_Exercise details_.
When you reach the line that has "You will need" in the material below, reproduce it and each line after it exactly, through the last one.
——
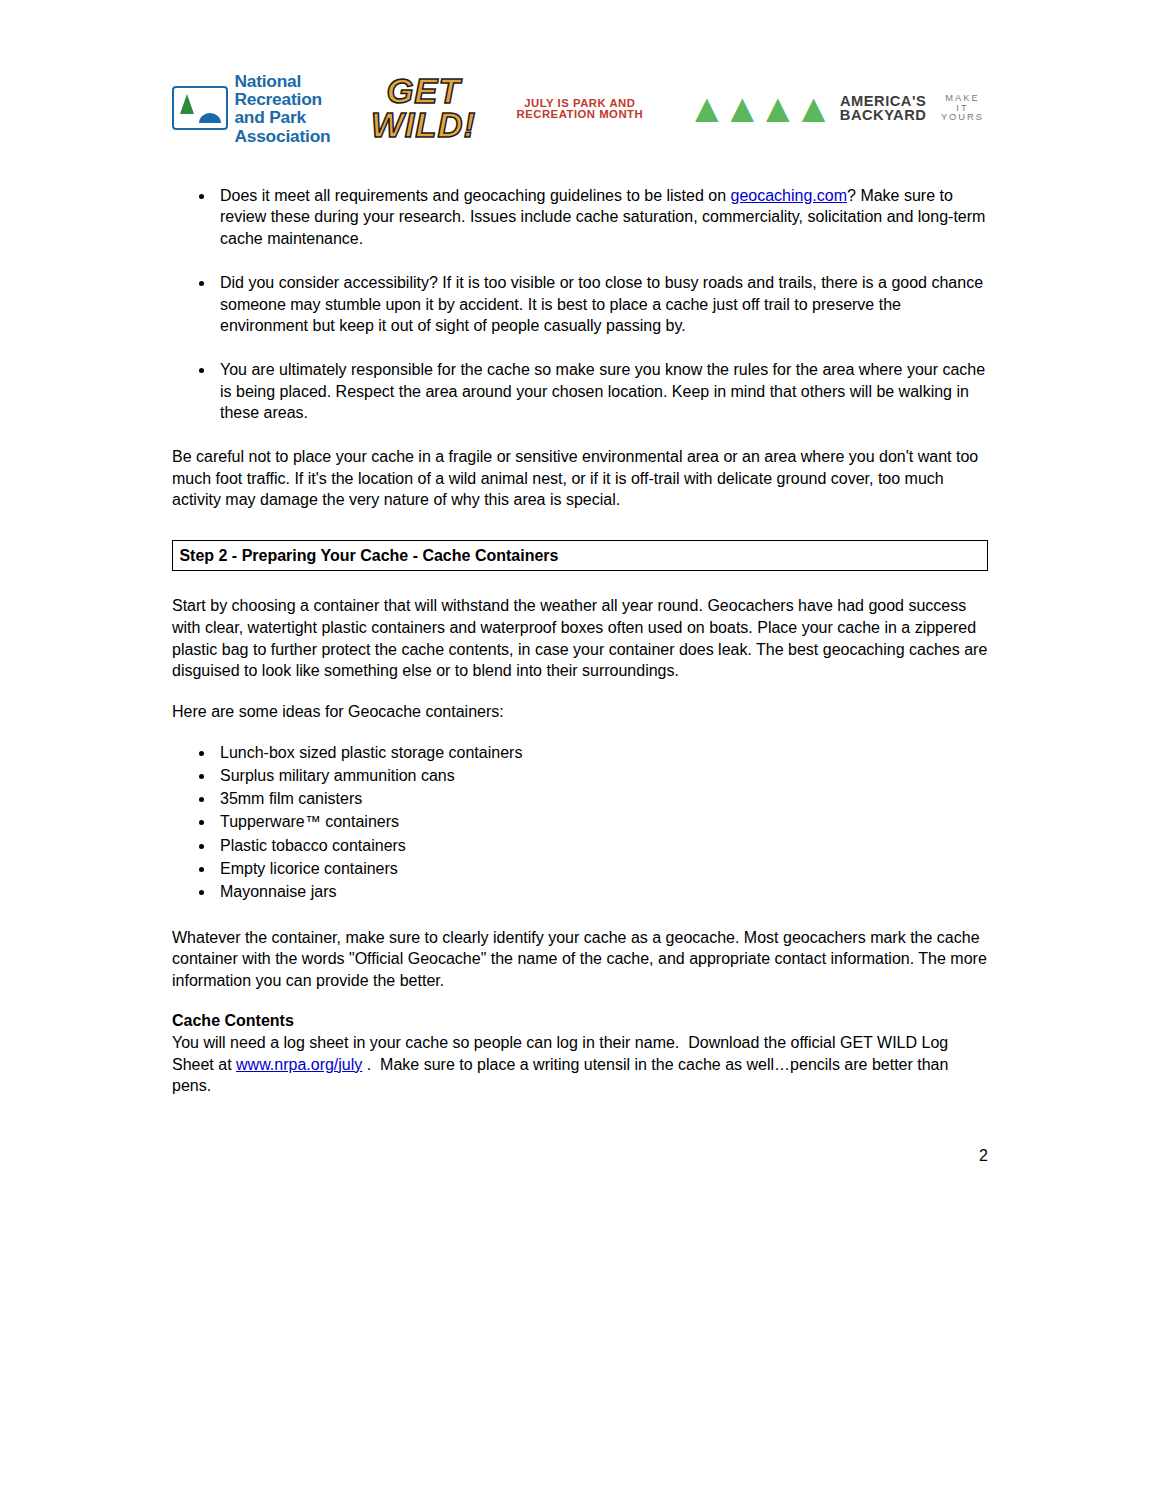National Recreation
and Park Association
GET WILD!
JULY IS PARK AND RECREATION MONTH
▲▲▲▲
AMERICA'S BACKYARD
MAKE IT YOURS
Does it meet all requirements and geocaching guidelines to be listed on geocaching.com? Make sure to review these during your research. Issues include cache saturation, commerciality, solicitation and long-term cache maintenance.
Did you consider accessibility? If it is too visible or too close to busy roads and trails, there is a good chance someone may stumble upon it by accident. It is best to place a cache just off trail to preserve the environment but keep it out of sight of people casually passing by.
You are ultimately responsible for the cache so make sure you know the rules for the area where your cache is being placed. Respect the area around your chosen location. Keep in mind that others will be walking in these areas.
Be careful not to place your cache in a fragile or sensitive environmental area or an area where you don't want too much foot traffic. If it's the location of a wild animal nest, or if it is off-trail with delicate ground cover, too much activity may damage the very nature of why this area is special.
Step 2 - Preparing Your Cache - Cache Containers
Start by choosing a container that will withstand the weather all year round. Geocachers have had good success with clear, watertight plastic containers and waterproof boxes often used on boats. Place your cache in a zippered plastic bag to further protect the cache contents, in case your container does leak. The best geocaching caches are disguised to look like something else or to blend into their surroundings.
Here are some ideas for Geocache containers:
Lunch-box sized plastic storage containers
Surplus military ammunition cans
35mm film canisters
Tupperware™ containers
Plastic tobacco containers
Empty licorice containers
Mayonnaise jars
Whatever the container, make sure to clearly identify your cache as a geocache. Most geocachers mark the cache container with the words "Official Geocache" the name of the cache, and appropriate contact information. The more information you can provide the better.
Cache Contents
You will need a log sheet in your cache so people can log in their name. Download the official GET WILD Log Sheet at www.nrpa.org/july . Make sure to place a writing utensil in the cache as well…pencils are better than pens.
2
——
_Task output_.
You will need a log sheet in your cache so people can log in their name. Download the official GET WILD Log Sheet at www.nrpa.org/july . Make sure to place a writing utensil in the cache as well…pencils are better than pens.
2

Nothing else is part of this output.